Left: The steel pipe believed to be used to hit the cows. Right: Swollen legs of cows on the farm. Photos: Supplied

Six charges have been laid against an individual as a result of footage showing cows being beaten with a steel pipe on a Northland farm.

The Ministry for Primary Industry (MPI) confirmed the charges today after a lengthy investigation.

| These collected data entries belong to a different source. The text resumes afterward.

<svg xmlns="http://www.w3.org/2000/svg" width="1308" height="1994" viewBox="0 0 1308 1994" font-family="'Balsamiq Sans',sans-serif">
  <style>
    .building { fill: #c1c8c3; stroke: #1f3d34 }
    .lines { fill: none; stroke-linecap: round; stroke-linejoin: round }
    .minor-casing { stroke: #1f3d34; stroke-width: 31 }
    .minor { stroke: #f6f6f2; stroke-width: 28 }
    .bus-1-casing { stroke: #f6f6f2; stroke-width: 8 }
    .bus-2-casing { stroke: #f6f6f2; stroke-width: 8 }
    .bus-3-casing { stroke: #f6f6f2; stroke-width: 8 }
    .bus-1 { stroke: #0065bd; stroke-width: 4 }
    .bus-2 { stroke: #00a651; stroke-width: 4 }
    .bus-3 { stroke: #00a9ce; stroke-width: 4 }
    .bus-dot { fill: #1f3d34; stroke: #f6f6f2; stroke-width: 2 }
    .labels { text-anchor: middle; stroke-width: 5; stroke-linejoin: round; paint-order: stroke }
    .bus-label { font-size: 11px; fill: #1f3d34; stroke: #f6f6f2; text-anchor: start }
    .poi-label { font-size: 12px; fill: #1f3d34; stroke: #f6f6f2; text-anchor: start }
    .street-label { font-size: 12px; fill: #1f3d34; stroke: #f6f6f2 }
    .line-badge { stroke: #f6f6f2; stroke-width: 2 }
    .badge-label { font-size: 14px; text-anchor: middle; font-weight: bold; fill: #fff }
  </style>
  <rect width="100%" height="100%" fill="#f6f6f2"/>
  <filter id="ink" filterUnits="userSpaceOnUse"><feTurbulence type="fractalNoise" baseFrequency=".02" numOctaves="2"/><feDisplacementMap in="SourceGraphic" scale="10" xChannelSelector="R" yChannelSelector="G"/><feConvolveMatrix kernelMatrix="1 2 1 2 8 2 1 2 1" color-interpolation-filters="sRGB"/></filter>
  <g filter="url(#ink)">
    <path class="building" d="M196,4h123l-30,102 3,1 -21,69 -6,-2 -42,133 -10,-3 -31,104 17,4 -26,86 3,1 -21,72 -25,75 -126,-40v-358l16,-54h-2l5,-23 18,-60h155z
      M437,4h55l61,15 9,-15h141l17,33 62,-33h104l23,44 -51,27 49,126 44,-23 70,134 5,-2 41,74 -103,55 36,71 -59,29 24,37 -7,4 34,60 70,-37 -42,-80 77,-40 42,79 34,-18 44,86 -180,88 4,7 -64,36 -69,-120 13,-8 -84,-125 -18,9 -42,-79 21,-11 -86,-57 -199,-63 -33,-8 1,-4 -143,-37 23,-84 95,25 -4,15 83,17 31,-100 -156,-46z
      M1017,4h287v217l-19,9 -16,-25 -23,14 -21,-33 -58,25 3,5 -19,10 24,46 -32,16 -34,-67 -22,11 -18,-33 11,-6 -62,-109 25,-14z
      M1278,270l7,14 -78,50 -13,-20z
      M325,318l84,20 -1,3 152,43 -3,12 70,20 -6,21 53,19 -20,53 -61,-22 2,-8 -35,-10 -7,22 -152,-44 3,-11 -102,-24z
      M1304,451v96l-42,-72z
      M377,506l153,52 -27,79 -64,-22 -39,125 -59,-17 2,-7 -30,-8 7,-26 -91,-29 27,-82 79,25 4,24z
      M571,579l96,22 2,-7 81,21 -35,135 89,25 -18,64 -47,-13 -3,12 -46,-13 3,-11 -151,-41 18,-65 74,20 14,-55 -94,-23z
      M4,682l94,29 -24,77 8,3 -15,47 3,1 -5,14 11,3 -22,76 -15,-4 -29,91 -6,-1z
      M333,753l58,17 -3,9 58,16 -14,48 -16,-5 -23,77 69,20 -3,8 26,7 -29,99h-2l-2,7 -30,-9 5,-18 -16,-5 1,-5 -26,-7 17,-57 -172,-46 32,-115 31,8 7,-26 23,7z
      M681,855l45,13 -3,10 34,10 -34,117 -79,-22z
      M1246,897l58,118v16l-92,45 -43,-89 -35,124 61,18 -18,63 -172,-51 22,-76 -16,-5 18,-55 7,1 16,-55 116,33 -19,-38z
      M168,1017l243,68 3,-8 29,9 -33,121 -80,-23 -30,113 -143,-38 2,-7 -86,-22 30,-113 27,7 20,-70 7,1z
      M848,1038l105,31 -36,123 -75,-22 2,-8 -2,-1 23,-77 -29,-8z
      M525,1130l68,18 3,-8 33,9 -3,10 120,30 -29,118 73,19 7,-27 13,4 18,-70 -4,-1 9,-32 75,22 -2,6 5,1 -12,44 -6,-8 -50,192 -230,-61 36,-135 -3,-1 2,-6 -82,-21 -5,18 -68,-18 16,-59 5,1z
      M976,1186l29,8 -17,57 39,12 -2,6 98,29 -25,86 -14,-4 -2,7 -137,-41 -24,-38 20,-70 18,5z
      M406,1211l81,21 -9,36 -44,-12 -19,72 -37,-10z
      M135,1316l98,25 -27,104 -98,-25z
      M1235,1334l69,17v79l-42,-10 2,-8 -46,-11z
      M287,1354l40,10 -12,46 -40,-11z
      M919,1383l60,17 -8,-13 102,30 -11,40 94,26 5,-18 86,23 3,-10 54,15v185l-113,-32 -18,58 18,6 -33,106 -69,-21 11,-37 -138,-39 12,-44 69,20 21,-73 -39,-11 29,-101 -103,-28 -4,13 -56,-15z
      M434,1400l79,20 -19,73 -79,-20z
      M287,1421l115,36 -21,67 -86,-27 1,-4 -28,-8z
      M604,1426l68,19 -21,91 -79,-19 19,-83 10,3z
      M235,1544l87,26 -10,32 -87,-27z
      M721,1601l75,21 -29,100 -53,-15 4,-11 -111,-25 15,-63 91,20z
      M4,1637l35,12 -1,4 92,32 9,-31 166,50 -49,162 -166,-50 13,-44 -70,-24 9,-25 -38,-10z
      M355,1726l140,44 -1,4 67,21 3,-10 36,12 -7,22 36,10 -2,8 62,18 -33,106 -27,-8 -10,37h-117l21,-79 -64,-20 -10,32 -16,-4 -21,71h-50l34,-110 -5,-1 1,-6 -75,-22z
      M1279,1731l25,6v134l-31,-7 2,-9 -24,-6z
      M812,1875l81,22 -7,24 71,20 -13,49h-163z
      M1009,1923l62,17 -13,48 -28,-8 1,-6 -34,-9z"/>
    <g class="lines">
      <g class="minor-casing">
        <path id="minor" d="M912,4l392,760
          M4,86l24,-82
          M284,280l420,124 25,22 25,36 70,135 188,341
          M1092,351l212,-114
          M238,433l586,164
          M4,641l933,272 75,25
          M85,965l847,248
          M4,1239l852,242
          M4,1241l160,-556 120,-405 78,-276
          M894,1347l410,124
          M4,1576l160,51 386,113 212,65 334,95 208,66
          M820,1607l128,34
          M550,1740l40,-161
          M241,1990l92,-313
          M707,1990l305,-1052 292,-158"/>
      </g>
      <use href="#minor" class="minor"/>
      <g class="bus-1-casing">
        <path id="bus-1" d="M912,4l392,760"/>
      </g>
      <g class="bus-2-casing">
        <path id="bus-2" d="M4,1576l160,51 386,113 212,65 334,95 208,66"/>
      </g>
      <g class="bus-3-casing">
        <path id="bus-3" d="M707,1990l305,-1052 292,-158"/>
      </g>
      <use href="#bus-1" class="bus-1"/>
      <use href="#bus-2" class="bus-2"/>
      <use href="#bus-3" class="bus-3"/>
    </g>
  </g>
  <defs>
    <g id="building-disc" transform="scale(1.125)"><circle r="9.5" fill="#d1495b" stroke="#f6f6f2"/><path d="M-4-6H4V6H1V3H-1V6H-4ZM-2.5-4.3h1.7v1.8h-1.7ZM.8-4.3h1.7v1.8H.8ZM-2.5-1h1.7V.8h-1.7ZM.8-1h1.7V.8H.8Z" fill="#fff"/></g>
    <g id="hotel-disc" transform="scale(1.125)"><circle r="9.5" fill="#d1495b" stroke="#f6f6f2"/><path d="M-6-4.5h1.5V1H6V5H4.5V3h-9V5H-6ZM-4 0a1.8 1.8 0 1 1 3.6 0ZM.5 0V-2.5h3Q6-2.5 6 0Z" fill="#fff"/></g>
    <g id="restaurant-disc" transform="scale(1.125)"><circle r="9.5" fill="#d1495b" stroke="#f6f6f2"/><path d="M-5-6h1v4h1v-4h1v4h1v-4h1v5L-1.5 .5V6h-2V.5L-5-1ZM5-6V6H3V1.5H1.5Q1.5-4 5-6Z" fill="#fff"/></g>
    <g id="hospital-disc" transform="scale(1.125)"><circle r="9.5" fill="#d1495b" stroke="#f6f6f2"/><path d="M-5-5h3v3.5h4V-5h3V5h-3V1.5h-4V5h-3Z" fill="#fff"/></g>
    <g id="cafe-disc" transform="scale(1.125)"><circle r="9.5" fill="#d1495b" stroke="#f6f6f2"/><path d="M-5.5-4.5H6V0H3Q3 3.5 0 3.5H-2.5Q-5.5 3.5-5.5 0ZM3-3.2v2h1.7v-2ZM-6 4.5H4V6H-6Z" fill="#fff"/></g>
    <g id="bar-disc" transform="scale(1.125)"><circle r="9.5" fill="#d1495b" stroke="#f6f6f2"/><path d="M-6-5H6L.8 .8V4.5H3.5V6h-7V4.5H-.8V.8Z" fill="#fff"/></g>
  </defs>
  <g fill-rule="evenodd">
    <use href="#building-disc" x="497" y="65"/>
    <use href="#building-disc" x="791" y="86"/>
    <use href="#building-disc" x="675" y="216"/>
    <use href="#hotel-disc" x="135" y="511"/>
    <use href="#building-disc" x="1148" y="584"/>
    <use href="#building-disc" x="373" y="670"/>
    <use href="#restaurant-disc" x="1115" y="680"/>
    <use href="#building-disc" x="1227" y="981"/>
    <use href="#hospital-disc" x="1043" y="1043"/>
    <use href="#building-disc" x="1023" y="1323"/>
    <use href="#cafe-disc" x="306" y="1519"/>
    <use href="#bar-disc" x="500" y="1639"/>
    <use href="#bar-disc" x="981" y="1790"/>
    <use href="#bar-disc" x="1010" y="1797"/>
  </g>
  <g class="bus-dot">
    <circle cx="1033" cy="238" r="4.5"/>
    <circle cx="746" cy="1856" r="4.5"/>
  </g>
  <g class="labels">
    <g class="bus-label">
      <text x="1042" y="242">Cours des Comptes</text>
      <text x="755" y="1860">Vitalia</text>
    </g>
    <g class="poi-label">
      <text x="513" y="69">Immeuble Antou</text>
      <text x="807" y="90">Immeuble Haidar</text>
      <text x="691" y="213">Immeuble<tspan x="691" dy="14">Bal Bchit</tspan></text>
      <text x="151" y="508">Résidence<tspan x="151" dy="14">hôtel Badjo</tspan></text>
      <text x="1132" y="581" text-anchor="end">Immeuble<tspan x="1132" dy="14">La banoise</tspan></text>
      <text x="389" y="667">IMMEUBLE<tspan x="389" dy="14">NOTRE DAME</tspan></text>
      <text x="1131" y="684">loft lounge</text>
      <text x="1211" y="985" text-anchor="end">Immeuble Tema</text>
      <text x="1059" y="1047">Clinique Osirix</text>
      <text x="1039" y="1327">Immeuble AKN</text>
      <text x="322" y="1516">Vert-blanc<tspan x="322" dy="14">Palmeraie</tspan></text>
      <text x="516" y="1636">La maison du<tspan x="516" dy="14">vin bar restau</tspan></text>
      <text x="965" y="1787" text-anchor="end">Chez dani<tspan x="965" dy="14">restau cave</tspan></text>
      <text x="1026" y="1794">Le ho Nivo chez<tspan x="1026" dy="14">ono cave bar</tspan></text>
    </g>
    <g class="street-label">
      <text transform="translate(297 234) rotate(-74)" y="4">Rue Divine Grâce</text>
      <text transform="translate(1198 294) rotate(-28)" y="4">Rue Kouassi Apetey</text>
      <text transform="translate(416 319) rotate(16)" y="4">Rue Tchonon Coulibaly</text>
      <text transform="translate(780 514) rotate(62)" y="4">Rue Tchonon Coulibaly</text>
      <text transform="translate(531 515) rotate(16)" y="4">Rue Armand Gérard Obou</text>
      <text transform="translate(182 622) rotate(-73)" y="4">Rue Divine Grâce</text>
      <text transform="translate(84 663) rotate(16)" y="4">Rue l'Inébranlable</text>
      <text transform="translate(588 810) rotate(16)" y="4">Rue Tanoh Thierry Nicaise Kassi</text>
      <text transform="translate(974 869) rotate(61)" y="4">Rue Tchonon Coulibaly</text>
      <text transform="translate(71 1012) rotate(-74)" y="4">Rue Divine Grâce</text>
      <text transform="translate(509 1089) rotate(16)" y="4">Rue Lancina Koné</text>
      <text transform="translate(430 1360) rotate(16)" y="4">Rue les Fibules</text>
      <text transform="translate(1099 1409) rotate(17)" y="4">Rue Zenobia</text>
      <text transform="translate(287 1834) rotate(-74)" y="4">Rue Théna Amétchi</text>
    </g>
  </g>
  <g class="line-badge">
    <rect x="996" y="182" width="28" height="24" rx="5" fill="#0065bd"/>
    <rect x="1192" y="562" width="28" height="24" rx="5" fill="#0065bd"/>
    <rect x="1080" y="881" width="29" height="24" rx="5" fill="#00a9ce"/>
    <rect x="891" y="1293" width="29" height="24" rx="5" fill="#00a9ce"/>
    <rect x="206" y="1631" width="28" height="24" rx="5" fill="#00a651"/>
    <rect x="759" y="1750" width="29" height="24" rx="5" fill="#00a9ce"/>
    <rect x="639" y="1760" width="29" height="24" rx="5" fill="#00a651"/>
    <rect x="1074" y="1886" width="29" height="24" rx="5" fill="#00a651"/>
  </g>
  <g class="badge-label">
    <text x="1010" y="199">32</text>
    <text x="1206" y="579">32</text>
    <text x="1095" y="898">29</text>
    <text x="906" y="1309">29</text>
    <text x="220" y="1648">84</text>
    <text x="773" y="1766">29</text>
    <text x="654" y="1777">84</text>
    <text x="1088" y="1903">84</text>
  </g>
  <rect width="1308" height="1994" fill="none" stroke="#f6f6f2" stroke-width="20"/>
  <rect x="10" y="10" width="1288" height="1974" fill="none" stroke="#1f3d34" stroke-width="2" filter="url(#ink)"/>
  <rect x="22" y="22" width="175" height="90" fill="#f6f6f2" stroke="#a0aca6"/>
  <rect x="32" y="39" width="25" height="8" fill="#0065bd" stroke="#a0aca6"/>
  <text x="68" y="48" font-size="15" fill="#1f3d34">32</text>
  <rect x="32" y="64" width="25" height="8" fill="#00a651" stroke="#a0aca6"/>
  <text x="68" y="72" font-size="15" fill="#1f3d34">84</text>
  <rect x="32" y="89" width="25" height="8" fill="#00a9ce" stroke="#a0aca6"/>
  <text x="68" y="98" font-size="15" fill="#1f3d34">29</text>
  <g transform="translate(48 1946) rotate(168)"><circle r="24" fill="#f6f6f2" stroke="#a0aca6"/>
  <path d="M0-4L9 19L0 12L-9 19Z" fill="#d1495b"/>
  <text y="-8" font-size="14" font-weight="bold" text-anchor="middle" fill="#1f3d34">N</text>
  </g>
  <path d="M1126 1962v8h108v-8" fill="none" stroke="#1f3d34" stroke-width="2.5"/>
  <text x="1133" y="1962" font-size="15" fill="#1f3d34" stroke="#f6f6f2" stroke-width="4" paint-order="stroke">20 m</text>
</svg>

Footage was supplied to MPI on June 21 this year, and the farm was searched June 28 – the same day Newsroom broke the story.

Manager of compliance investigations, Gary Orr said: “Six charges have been filed against an individual under the Animal Welfare Act.”

As the matter is now before the courts, he would not comment further on the case and MPI would not share what the six charges are.

The footage captured by hidden cameras included cows being hit around the face and legs, as well as being hit in the legs with a length of steel pipe.

Animal rights advocacy group, Farmwatch, which supplied the hidden camera footage warned there could be many more instances of abuse occurring on farms.

“We are happy that this individual is being held accountable, but we are deeply concerned about how many other abusive farmers we have been contacted about. A lot of dairy farm workers have contacted us saying that they have seen even worse, but they can’t speak out for safety reasons or fear of losing their jobs,” said Farmwatch’s Debbie Matthews.

In the Northland case farm workers had attempted to raise the issue with the farm owner and MPI previously.

An MPI inspector visited the farm after the first complaint but found nothing wrong.

A farm worker told Newsroom the visit did not change the contract milker’s behaviour and a month after MPI visited, he started using a steel pipe to beat cows’ legs.

“That was enough for me, I couldn’t take it. I just wanted to hit him,” said the worker, who described the cows’ legs as “ridiculously swollen”.

The farm worker contacted MPI again by phone to tell them about the steel pipe. They said they were told the case was closed and nothing more could be done without proof.

“We went through the right channels. We went to the owner first, nothing was done. We went to MPI, nothing was done. We didn’t want to leave it,” said the worker.

SAFE head of campaigns Marianne Macdonald said while she was pleased with the outcome, the case highlighted what she saw as failings from MPI.

“The fact that it was already reported to them that these incidents were going on and all they did was a cursory visit without even taking a vet. The farm worker was allowed to keep beating these cows day after day for months.”

She said two important changes needed to be made to protect the welfare of animals.

The first was to protect whistleblowers and to guarantee confidentiality for those coming forward.

“They are scared of repercussions, particularly if they live in small rural communities because there’s often a culture of silence. There may be a lot of people knowing animals are in danger, they’re being abused but a lot of people don’t feel comfortable to come forward.”

MPI does allow for anonymous complaints and are bound by the Privacy Act to not divulge details of the complainant.

However, for a court case against an animal abuser to be successful there needs to be evidence of abuse or testimony from somebody who witnessed it.

Testimony can be provided as a written statement, but this must include the name and address of the witness. It’s up to the judge whether the name and address are redacted.

Macdonald also thinks MPI should not be in charge of animal welfare.

“At the moment we’ve got a broken system where MPI are charged with promoting primary industry and protecting animal welfare.

“We want to see MPI stripped of its Animal Welfare responsibilities and replaced with an independent body that has the powers and the funding to really be able to both investigate and enforce animal welfare.”